Meaningful work or death – hurrah for that.
Ethan, you’re confusing Antibes with Monaco. Tsk-tsk!
Not exactly. What I’m saying is, you have an interest in the “leisure class”, so this holier-than-thou stuff is shrouded in at least a whiff of sulphur.
You’re sounding just like Paul Graham:
“Unproductive pleasures pall eventually. After a while you get tired of lying on the beach. If you want to stay happy, you have to do something.”
http://www.paulgraham.com/love.html
Rock on!
Fascinating post. I agree! It must be nice to work at something you actually care about. Amazing!
I understand what you mean. I work in a corporate atmosphere where people leave work before their shift is done… there are layers to the modern work ethic for sure…
I read this post and developed one opinion, basically agreeing (albeit guarded agreement) with Hugh.
Then I read the comments and began to adjust my viewpoint.
Essentially, I want to “have it all.” A job that I work at so passionately because I would be doing it even if I wasn’t being paid for it. A job that allows me the freedom to choose to do the “leisure” things I enjoy, but I need to find time for them because I’m so busy doing what I enjoy.
I think there needs to be a balance, there needs to be a Sabbath, but not at the expense of responsibility. I do agree with you Hugh that for many people the leisure is not the reward but the goal. It is not a “sometime” thing, but a “how do I make this an all the time thing.” This used to be called laziness.
I love spending time with family, friends, and eventually with my children. But too often these days, the families, the friends and the children suffer because people are so focused on their leisure and how they feel that they neglect their responsibilities for their feeling of entitlement.
I believe there needs to be a balance both directions, and hope to someday have a career like yours Hugh, where the lines between work and leisure become so blurred that it’s difficult to tell the difference.
That’s why I don’t trust businesses that give out too many “lifestyle” perks. Perks are the crutches of businesses that can’t get employees to buy into their missions.
I wouldn’t exactly call the people I know in Antibes “members of the leisure class”, Ethan. Heh.
Ryan Cooper ++
Well said Ryan.
I really enjoy my work, and consider myself a hard worker, but there is more to me and my life than work no matter how much I end up liking it. Life is too broad to be so limited.

▶ _DATA EXTRACT_
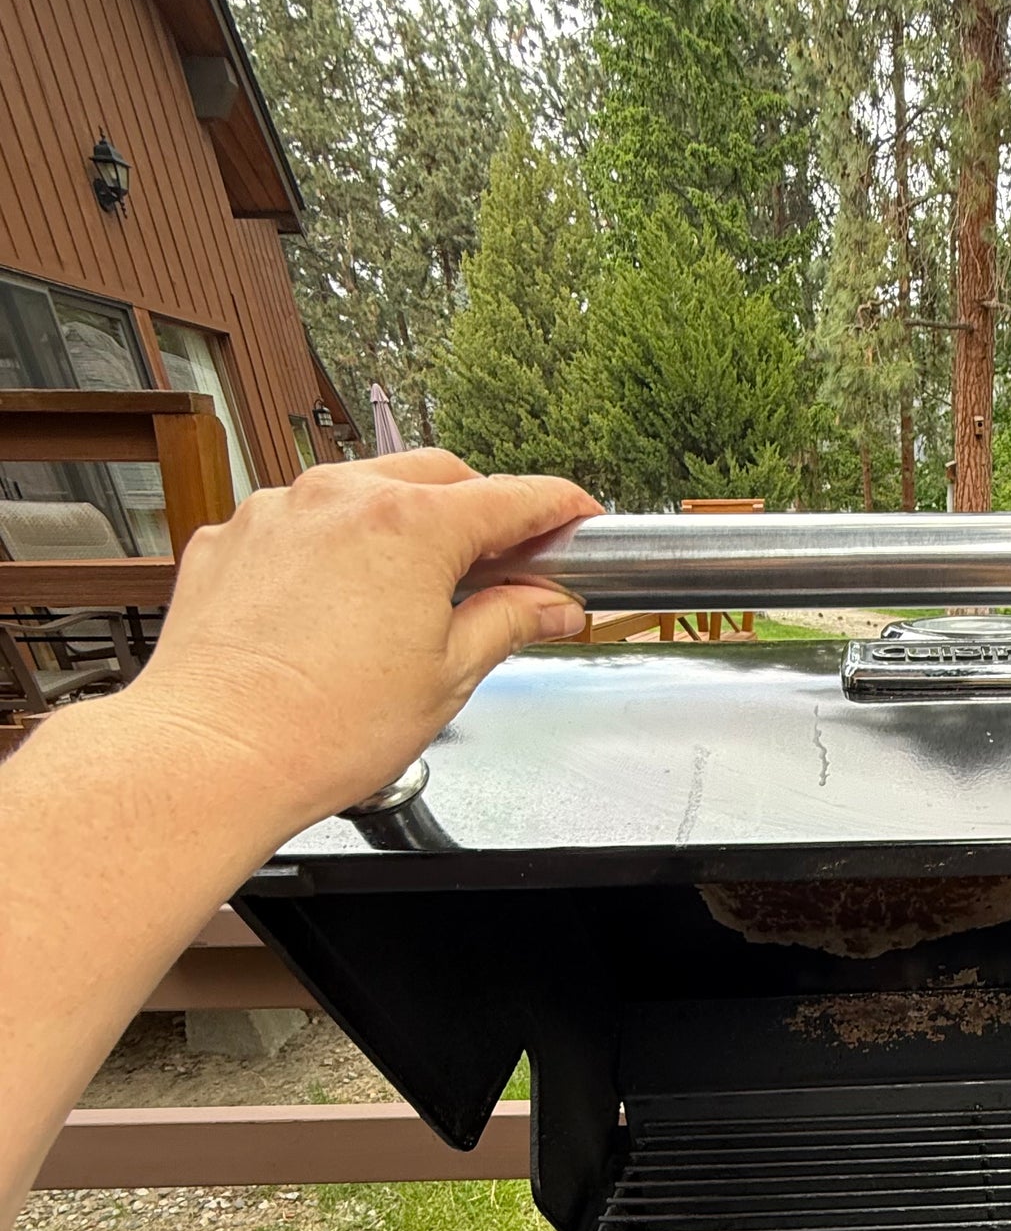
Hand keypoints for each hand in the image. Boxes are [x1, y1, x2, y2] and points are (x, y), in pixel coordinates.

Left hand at [124, 450, 600, 839]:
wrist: (214, 754)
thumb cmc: (324, 727)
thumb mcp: (448, 677)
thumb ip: (508, 622)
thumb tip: (549, 604)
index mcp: (412, 525)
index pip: (511, 497)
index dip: (558, 507)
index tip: (577, 518)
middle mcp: (342, 497)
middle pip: (437, 476)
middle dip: (478, 508)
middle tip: (503, 562)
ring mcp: (279, 510)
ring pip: (362, 490)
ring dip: (402, 523)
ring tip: (413, 590)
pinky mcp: (232, 537)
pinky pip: (299, 523)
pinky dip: (333, 548)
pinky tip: (337, 607)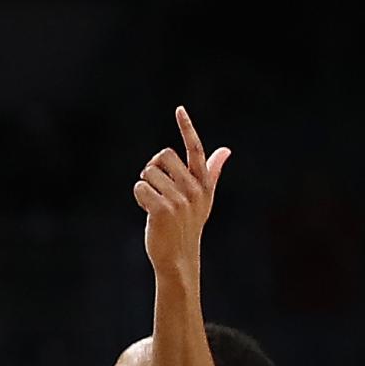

▶ _ASSIGNED TASK_
According to the comment thread, what are perks the crutches of?

▶ _ANSWER TO THIS EXERCISE_
Businesses that can't get employees to buy into their missions.